**Provided material**
__________

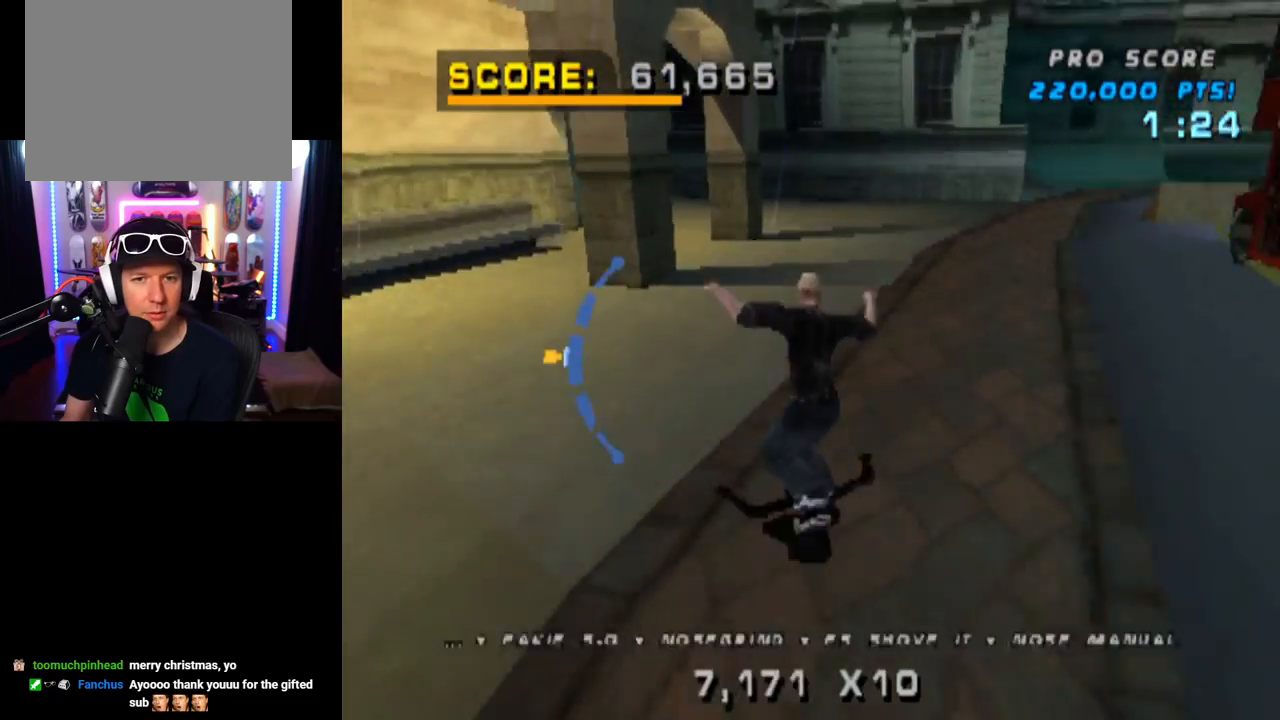
{"buttons": ["L1"], "left_stick": "center", "right_stick": "center", "events": [[117, "DPAD_RIGHT", "down"], [167, "DPAD_DOWN", "down"], [167, "SQUARE", "down"], [184, "CROSS", "up"], [200, "L1", "down"], [334, "DPAD_DOWN", "up"], [367, "DPAD_RIGHT", "up"], [367, "SQUARE", "up"]]}
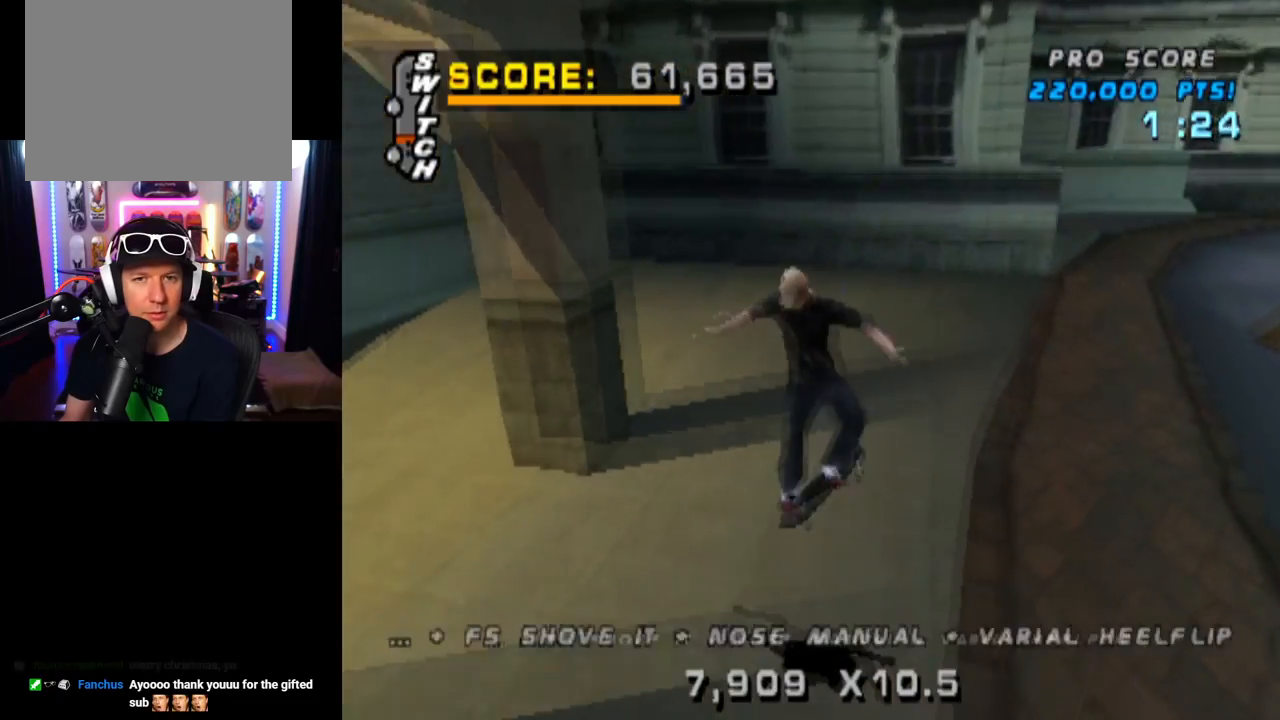
{"buttons": ["CROSS", "DPAD_DOWN", "DPAD_LEFT"], "left_stick": "center", "right_stick": "center", "events": [[33, "DPAD_UP", "down"], [66, "CROSS", "down"], [100, "DPAD_UP", "up"], [167, "DPAD_DOWN", "down"], [233, "L1", "up"], [283, "DPAD_DOWN", "up"], [350, "DPAD_UP", "down"], [467, "DPAD_LEFT", "down"], [483, "DPAD_UP", "up"], [500, "DPAD_DOWN", "down"]]}
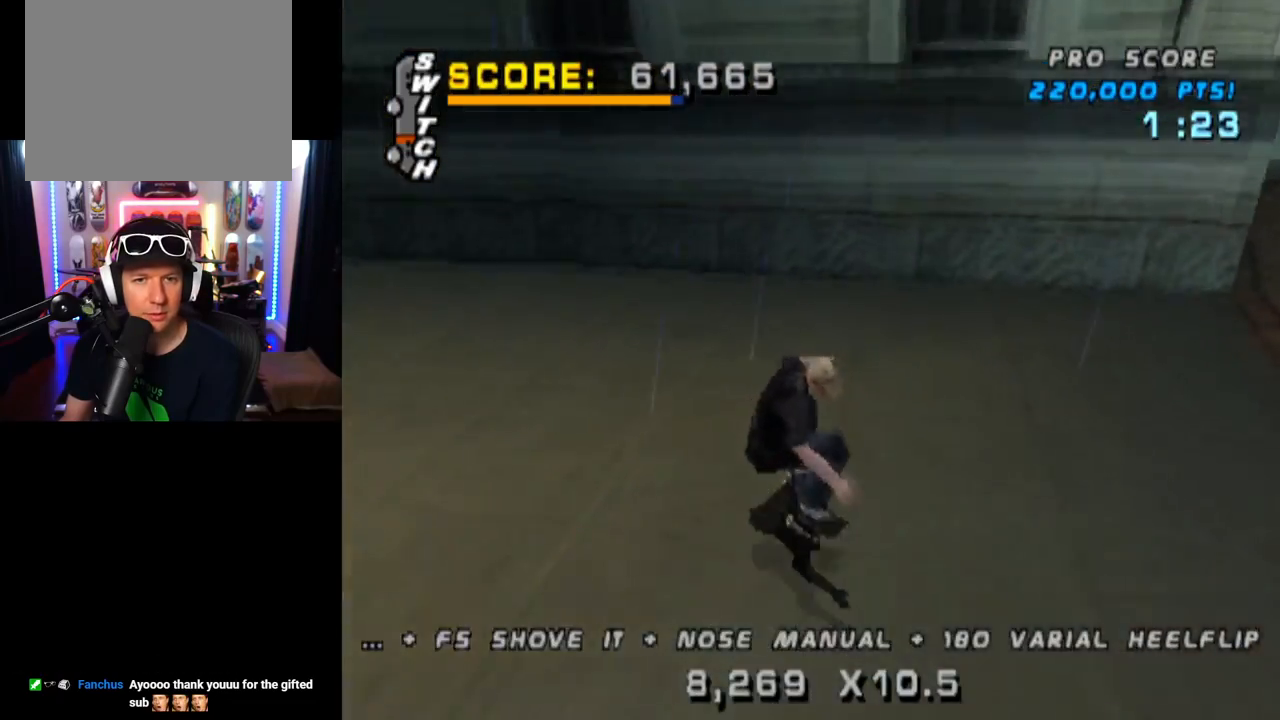
{"buttons": ["CROSS", "DPAD_LEFT"], "left_stick": "center", "right_stick": "center", "events": [[367, "DPAD_DOWN", "up"], [417, "DPAD_UP", "down"], [501, "DPAD_UP", "up"]]}
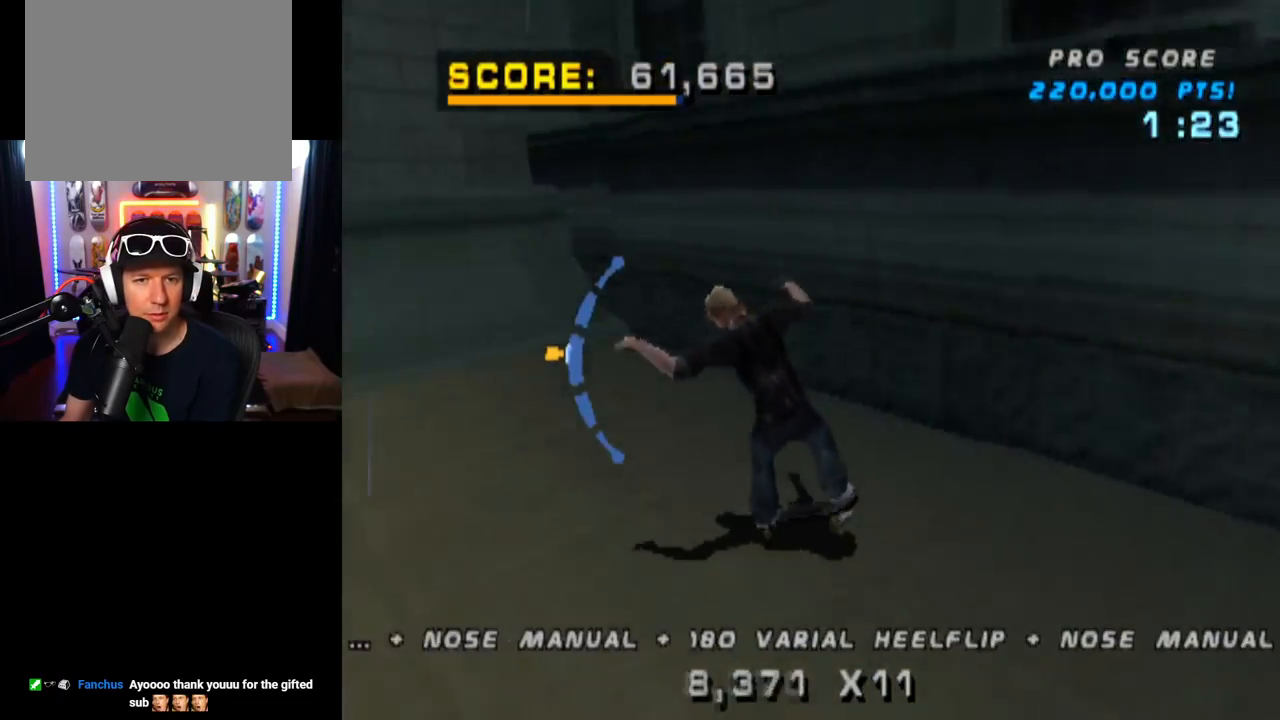
{"buttons": ["CROSS"], "left_stick": "center", "right_stick": "center", "events": [[16, "DPAD_LEFT", "up"], [66, "DPAD_RIGHT", "down"], [166, "DPAD_DOWN", "down"], [317, "DPAD_DOWN", "up"], [317, "DPAD_RIGHT", "up"]]}
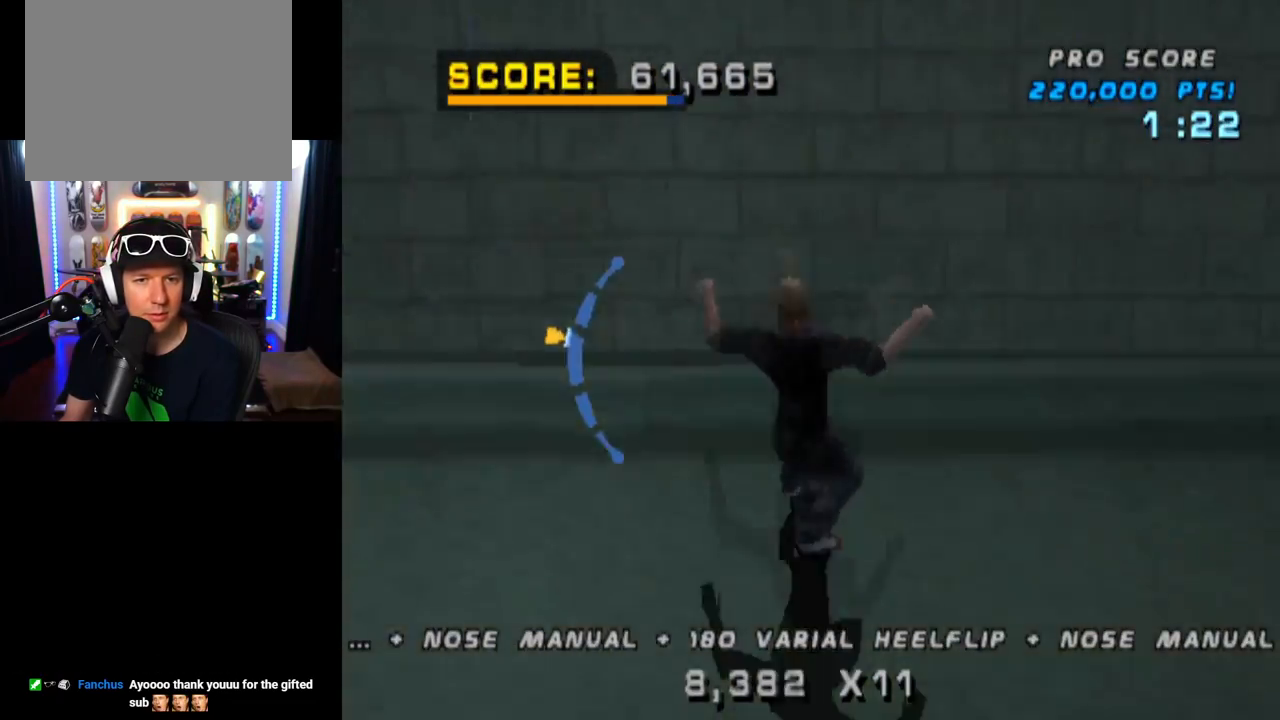
{"buttons": ["CIRCLE", "DPAD_DOWN", "DPAD_RIGHT"], "left_stick": "center", "right_stick": "center", "events": [[50, "CROSS", "up"], [67, "DPAD_RIGHT", "down"], [100, "DPAD_DOWN", "down"], [134, "CIRCLE", "down"]]}
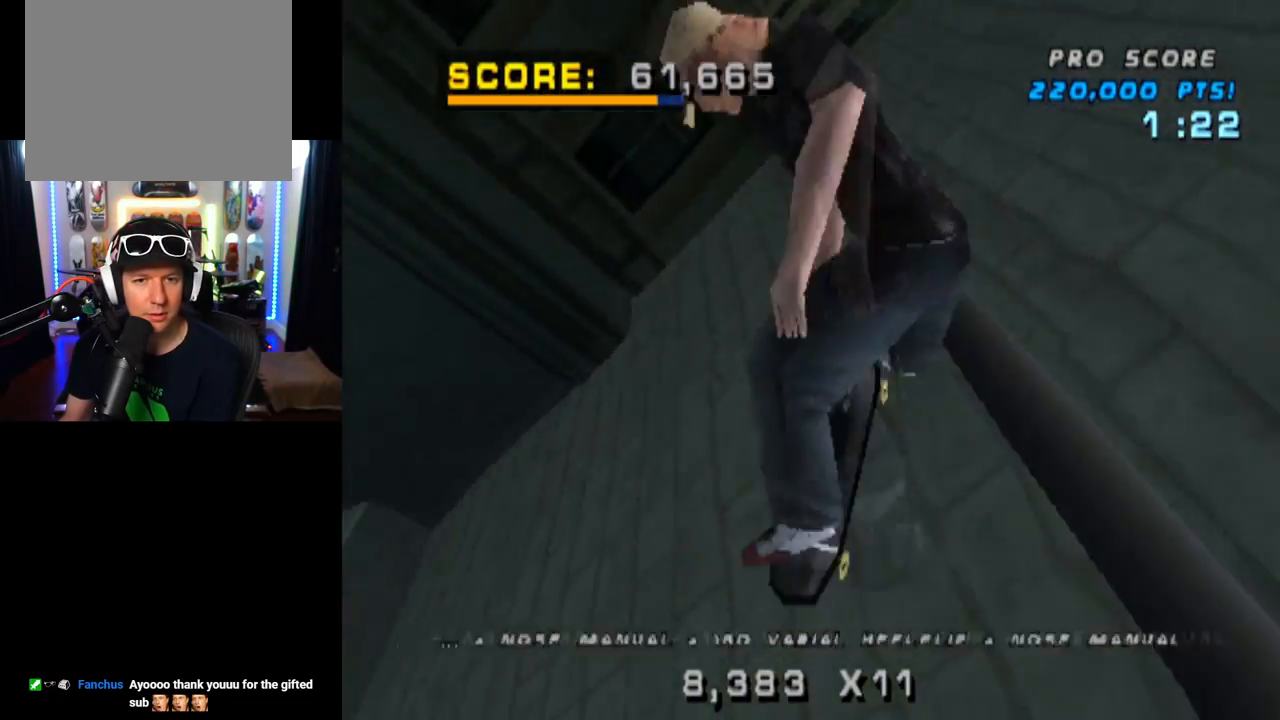
{"buttons": ["CIRCLE", "DPAD_DOWN", "DPAD_RIGHT"], "left_stick": "center", "right_stick": "center", "events": []}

__________

**Assignment**
Lines in the data holding the word "CIRCLE": count them and say how many, nothing more.

**Response box**
2